▶ **What the task requires**
Everything from the first line of the material below through the line containing "pinky tip: (1215, 744)" is to be printed exactly, and nothing more.

▶ **Raw data**
......

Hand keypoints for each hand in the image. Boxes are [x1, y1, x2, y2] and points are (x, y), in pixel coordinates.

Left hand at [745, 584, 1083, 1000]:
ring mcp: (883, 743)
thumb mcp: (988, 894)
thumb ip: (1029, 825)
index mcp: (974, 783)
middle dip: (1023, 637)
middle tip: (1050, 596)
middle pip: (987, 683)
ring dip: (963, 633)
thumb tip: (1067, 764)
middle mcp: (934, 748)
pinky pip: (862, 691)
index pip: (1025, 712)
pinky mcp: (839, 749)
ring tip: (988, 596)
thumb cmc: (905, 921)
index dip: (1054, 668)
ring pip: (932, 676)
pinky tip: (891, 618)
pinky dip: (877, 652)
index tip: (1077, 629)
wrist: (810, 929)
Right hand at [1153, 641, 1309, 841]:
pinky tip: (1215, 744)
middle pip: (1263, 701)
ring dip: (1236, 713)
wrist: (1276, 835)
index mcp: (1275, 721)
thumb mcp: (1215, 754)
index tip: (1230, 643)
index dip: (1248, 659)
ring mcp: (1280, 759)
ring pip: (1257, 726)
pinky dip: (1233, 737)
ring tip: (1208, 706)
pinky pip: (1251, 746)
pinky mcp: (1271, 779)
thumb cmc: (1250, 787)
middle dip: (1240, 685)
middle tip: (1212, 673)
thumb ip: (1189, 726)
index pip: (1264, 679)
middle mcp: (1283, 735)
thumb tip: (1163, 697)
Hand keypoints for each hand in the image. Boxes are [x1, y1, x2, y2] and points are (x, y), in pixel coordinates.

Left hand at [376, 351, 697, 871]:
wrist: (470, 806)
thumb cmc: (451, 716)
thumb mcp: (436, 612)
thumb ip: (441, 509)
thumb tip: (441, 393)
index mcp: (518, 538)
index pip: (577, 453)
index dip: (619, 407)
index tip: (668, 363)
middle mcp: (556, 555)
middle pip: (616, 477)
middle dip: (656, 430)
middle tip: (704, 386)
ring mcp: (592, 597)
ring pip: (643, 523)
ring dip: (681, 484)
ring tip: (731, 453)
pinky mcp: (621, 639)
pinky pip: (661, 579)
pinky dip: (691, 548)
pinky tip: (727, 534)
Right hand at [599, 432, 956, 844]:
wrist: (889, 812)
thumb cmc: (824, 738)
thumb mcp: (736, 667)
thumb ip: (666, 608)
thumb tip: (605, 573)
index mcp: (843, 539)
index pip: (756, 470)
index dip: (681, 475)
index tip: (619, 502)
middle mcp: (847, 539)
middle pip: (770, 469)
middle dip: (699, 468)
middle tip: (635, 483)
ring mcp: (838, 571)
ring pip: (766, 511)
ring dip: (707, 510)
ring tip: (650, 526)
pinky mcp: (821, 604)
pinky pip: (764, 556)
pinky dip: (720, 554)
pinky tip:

......

▶ **Exercise solution**
Hand keypoints for each hand in the image. Boxes are [x1, y1, x2, y2] and points are (x, y), in pixel coordinates.

Left hand at [745, 584, 1083, 1000]:
ring mcp: (883, 743)
thumb mcp: (988, 894)
thumb ip: (1029, 825)
index mcp: (974, 783)
middle dip: (1023, 637)
middle tip: (1050, 596)
middle pip: (987, 683)
ring dip: (963, 633)
thumb tip: (1067, 764)
middle mcp: (934, 748)
pinky pip: (862, 691)
index pip: (1025, 712)
pinky mcp: (839, 749)
ring tip: (988, 596)
thumb cmc: (905, 921)
index dip: (1054, 668)
ring pip: (932, 676)
pinky tip: (891, 618)
pinky dip: (877, 652)
index tip: (1077, 629)
wrist: (810, 929)
Right hand at [1153, 641, 1309, 841]:
pinky tip: (1215, 744)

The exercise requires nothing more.